ACTIVITY
Two lines mark the range in the entries below: the one holding "right ankle: (354, 363)" and the one holding "right eye: (192, 241)". Set down those two and all lines between them, exactly.

PROVIDED ENTRIES

********************

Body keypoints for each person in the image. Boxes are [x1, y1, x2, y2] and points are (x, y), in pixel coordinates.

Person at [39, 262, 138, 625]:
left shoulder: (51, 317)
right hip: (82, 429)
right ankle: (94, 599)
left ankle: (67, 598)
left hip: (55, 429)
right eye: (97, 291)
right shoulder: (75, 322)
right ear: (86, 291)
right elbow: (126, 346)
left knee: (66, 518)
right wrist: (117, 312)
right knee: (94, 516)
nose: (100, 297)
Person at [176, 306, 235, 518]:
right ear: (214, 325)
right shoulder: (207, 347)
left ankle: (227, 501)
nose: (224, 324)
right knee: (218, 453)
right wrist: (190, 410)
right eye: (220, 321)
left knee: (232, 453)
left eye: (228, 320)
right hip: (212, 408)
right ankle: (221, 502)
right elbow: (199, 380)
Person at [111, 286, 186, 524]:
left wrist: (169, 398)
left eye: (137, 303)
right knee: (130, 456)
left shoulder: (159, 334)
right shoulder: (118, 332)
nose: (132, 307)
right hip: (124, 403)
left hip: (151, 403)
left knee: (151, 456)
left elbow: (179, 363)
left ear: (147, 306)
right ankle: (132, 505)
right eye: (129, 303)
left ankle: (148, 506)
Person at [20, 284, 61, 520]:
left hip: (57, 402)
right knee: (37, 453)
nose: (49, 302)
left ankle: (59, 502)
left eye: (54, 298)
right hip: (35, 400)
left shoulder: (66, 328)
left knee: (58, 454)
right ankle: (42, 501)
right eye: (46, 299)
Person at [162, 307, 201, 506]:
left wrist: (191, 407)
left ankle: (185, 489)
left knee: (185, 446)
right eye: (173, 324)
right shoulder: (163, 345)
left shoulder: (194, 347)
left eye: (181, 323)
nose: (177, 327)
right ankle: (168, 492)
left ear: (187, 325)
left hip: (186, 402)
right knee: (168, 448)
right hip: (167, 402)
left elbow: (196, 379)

********************

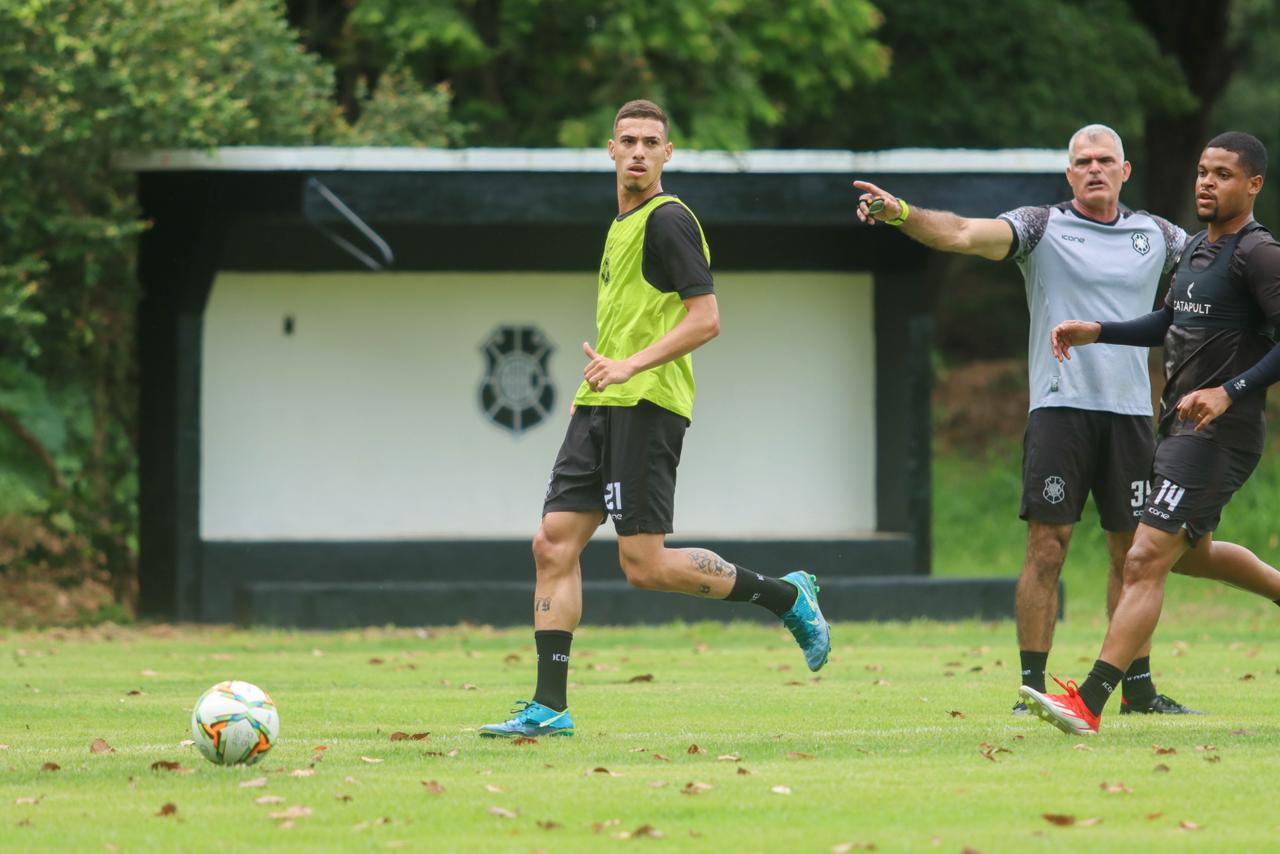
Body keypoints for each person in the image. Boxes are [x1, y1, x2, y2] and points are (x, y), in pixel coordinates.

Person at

********************

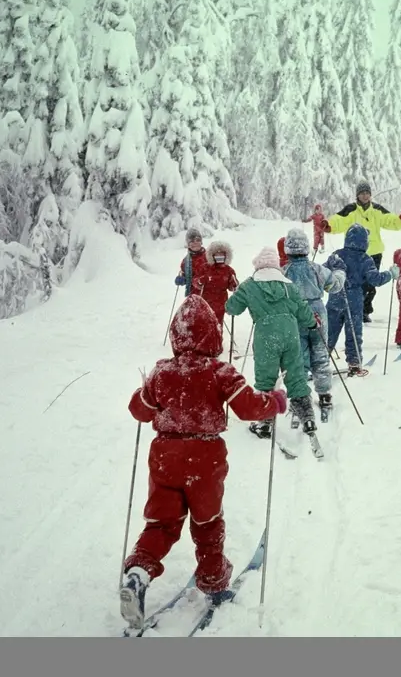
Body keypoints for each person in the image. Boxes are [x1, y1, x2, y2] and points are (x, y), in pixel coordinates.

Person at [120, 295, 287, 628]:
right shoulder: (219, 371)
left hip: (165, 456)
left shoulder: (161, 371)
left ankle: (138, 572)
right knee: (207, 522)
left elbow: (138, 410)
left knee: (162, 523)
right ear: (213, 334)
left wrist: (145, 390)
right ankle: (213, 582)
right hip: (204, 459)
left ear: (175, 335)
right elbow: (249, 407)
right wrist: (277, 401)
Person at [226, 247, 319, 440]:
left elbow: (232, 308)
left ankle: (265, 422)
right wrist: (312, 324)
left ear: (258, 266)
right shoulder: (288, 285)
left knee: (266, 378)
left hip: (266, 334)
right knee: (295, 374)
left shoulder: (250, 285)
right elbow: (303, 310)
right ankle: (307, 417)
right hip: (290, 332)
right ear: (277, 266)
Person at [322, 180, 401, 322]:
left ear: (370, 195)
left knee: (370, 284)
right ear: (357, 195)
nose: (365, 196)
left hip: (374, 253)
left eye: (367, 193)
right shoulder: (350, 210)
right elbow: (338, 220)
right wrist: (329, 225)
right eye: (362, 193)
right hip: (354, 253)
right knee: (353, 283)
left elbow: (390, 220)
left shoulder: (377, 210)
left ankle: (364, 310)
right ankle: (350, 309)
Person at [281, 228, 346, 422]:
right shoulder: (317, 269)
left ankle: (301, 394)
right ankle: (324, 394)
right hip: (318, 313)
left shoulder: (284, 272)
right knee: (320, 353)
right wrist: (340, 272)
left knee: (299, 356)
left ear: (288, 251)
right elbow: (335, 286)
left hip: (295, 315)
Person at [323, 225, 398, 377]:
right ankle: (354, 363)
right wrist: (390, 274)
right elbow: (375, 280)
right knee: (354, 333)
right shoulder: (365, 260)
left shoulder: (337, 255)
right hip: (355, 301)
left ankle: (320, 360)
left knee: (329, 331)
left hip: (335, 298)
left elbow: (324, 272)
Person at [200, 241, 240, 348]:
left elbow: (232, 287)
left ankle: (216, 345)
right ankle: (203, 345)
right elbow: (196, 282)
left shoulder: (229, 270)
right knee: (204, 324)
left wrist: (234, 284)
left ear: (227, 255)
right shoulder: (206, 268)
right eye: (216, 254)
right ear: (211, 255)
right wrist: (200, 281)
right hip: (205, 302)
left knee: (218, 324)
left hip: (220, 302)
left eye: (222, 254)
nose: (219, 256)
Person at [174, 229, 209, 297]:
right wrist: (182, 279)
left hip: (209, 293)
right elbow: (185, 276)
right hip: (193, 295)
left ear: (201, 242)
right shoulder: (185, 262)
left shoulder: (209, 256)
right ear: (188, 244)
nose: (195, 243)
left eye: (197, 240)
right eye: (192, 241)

********************

OUTPUT OF THE TASK
right ankle: (354, 363)
right wrist: (390, 274)
right elbow: (375, 280)
right knee: (354, 333)
right shoulder: (365, 260)
left shoulder: (337, 255)
right hip: (355, 301)
left ankle: (320, 360)
left knee: (329, 331)
left hip: (335, 298)
left elbow: (324, 272)
Person at [200, 241, 240, 348]:
left elbow: (232, 287)
left ankle: (216, 345)
right ankle: (203, 345)
right elbow: (196, 282)
left shoulder: (229, 270)
right knee: (204, 324)
left wrist: (234, 284)
left ear: (227, 255)
right shoulder: (206, 268)
right eye: (216, 254)
right ear: (211, 255)
right wrist: (200, 281)
right hip: (205, 302)
left knee: (218, 324)
left hip: (220, 302)
left eye: (222, 254)
nose: (219, 256)
Person at [174, 229, 209, 297]:
right wrist: (182, 279)
left hip: (209, 293)
right elbow: (185, 276)
right hip: (193, 295)
left ear: (201, 242)
right shoulder: (185, 262)
left shoulder: (209, 256)
right ear: (188, 244)
nose: (195, 243)
left eye: (197, 240)
right eye: (192, 241)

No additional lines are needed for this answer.